Instructions to follow: Each entry that follows is to be copied exactly, minus any pictures.

Records provided:
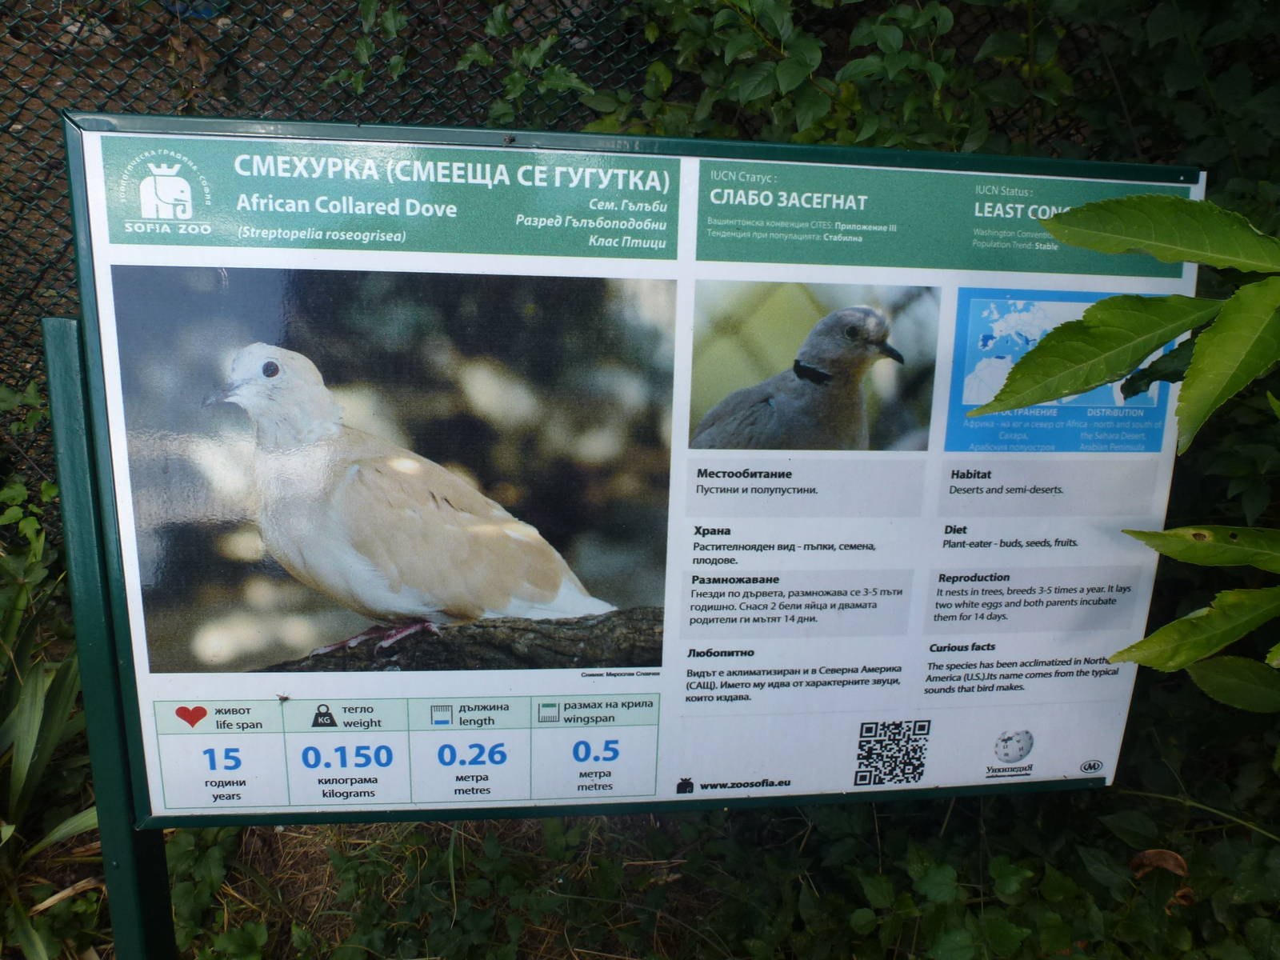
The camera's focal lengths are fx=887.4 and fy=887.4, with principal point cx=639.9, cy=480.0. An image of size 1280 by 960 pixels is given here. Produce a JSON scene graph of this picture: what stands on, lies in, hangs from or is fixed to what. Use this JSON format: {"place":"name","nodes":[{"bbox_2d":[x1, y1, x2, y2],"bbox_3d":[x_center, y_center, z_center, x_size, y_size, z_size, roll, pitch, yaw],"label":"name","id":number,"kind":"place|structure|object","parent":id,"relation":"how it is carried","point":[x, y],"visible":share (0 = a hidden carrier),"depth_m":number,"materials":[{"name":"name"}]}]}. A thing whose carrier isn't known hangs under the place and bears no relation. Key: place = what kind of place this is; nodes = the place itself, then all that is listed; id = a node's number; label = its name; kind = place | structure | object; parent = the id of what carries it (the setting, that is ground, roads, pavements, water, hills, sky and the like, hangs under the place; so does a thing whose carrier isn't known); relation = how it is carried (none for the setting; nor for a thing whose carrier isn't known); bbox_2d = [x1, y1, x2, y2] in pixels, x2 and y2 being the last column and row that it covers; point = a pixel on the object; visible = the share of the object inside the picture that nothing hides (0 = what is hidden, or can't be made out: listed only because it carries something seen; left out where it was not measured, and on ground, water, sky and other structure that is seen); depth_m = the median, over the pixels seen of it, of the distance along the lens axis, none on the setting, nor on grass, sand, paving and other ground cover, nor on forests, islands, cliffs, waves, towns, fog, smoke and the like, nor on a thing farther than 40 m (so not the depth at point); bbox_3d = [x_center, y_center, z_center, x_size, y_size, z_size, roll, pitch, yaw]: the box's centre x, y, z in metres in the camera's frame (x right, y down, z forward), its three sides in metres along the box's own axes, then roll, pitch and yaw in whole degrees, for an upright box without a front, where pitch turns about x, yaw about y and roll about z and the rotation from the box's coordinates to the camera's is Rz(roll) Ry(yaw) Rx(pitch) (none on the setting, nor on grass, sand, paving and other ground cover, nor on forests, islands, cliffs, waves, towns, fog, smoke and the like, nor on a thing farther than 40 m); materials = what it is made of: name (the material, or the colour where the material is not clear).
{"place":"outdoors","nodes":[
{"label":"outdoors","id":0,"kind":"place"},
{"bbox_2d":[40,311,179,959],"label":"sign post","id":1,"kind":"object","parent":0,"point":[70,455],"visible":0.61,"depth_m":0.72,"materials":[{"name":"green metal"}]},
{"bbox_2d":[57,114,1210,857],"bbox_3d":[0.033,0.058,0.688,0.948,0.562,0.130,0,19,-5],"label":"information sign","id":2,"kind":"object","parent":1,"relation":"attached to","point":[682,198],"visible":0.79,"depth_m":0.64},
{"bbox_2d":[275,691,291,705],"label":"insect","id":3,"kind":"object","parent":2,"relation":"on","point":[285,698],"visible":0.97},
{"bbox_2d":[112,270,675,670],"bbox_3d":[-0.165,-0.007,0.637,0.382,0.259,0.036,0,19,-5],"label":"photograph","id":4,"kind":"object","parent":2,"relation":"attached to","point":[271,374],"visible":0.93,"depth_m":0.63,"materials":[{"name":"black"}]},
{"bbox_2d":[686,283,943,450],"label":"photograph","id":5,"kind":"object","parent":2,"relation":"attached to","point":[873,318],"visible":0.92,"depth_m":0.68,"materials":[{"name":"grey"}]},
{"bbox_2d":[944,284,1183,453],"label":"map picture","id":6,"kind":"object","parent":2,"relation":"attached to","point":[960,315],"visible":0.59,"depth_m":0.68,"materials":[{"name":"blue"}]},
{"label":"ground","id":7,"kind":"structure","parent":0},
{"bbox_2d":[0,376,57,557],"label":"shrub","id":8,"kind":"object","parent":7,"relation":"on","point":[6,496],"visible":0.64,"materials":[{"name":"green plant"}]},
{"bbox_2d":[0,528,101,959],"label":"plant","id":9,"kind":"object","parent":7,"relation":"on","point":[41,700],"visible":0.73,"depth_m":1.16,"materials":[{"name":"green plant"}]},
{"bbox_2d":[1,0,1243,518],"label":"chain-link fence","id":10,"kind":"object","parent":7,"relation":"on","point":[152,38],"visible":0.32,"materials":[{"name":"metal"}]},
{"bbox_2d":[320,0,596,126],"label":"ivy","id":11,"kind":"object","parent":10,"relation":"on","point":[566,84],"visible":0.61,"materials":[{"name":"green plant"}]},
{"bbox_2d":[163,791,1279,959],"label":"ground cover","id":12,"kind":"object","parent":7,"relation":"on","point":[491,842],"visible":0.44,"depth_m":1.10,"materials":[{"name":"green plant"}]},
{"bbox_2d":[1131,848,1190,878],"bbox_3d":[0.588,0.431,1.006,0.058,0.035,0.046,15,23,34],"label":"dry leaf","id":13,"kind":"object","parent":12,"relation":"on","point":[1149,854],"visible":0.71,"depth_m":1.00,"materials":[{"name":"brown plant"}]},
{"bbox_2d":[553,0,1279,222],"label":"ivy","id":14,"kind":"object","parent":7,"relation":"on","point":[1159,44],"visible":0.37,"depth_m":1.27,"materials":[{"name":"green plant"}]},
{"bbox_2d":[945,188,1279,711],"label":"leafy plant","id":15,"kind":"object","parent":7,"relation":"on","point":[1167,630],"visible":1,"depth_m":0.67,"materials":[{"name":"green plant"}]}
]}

Solved exercise:
The camera's focal lengths are fx=887.4 and fy=887.4, with principal point cx=639.9, cy=480.0. An image of size 1280 by 960 pixels is given here. Produce a JSON scene graph of this picture: what stands on, lies in, hangs from or is fixed to what. Use this JSON format: {"place":"name","nodes":[{"bbox_2d":[x1, y1, x2, y2],"bbox_3d":[x_center, y_center, z_center, x_size, y_size, z_size, roll, pitch, yaw],"label":"name","id":number,"kind":"place|structure|object","parent":id,"relation":"how it is carried","point":[x, y],"visible":share (0 = a hidden carrier),"depth_m":number,"materials":[{"name":"name"}]}]}. A thing whose carrier isn't known hangs under the place and bears no relation. Key: place = what kind of place this is; nodes = the place itself, then all that is listed; id = a node's number; label = its name; kind = place | structure | object; parent = the id of what carries it (the setting, that is ground, roads, pavements, water, hills, sky and the like, hangs under the place; so does a thing whose carrier isn't known); relation = how it is carried (none for the setting; nor for a thing whose carrier isn't known); bbox_2d = [x1, y1, x2, y2] in pixels, x2 and y2 being the last column and row that it covers; point = a pixel on the object; visible = the share of the object inside the picture that nothing hides (0 = what is hidden, or can't be made out: listed only because it carries something seen; left out where it was not measured, and on ground, water, sky and other structure that is seen); depth_m = the median, over the pixels seen of it, of the distance along the lens axis, none on the setting, nor on grass, sand, paving and other ground cover, nor on forests, islands, cliffs, waves, towns, fog, smoke and the like, nor on a thing farther than 40 m (so not the depth at point); bbox_3d = [x_center, y_center, z_center, x_size, y_size, z_size, roll, pitch, yaw]: the box's centre x, y, z in metres in the camera's frame (x right, y down, z forward), its three sides in metres along the box's own axes, then roll, pitch and yaw in whole degrees, for an upright box without a front, where pitch turns about x, yaw about y and roll about z and the rotation from the box's coordinates to the camera's is Rz(roll) Ry(yaw) Rx(pitch) (none on the setting, nor on grass, sand, paving and other ground cover, nor on forests, islands, cliffs, waves, towns, fog, smoke and the like, nor on a thing farther than 40 m); materials = what it is made of: name (the material, or the colour where the material is not clear).
{"place":"outdoors","nodes":[
{"label":"outdoors","id":0,"kind":"place"},
{"bbox_2d":[40,311,179,959],"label":"sign post","id":1,"kind":"object","parent":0,"point":[70,455],"visible":0.61,"depth_m":0.72,"materials":[{"name":"green metal"}]},
{"bbox_2d":[57,114,1210,857],"bbox_3d":[0.033,0.058,0.688,0.948,0.562,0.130,0,19,-5],"label":"information sign","id":2,"kind":"object","parent":1,"relation":"attached to","point":[682,198],"visible":0.79,"depth_m":0.64},
{"bbox_2d":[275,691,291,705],"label":"insect","id":3,"kind":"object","parent":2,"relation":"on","point":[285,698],"visible":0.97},
{"bbox_2d":[112,270,675,670],"bbox_3d":[-0.165,-0.007,0.637,0.382,0.259,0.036,0,19,-5],"label":"photograph","id":4,"kind":"object","parent":2,"relation":"attached to","point":[271,374],"visible":0.93,"depth_m":0.63,"materials":[{"name":"black"}]},
{"bbox_2d":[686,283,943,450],"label":"photograph","id":5,"kind":"object","parent":2,"relation":"attached to","point":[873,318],"visible":0.92,"depth_m":0.68,"materials":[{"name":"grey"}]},
{"bbox_2d":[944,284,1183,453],"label":"map picture","id":6,"kind":"object","parent":2,"relation":"attached to","point":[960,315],"visible":0.59,"depth_m":0.68,"materials":[{"name":"blue"}]},
{"label":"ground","id":7,"kind":"structure","parent":0},
{"bbox_2d":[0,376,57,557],"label":"shrub","id":8,"kind":"object","parent":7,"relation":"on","point":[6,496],"visible":0.64,"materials":[{"name":"green plant"}]},
{"bbox_2d":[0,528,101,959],"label":"plant","id":9,"kind":"object","parent":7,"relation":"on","point":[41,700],"visible":0.73,"depth_m":1.16,"materials":[{"name":"green plant"}]},
{"bbox_2d":[1,0,1243,518],"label":"chain-link fence","id":10,"kind":"object","parent":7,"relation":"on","point":[152,38],"visible":0.32,"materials":[{"name":"metal"}]},
{"bbox_2d":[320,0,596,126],"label":"ivy","id":11,"kind":"object","parent":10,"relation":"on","point":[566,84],"visible":0.61,"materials":[{"name":"green plant"}]},
{"bbox_2d":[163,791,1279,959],"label":"ground cover","id":12,"kind":"object","parent":7,"relation":"on","point":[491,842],"visible":0.44,"depth_m":1.10,"materials":[{"name":"green plant"}]},
{"bbox_2d":[1131,848,1190,878],"bbox_3d":[0.588,0.431,1.006,0.058,0.035,0.046,15,23,34],"label":"dry leaf","id":13,"kind":"object","parent":12,"relation":"on","point":[1149,854],"visible":0.71,"depth_m":1.00,"materials":[{"name":"brown plant"}]},
{"bbox_2d":[553,0,1279,222],"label":"ivy","id":14,"kind":"object","parent":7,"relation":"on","point":[1159,44],"visible":0.37,"depth_m":1.27,"materials":[{"name":"green plant"}]},
{"bbox_2d":[945,188,1279,711],"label":"leafy plant","id":15,"kind":"object","parent":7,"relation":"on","point":[1167,630],"visible":1,"depth_m":0.67,"materials":[{"name":"green plant"}]}
]}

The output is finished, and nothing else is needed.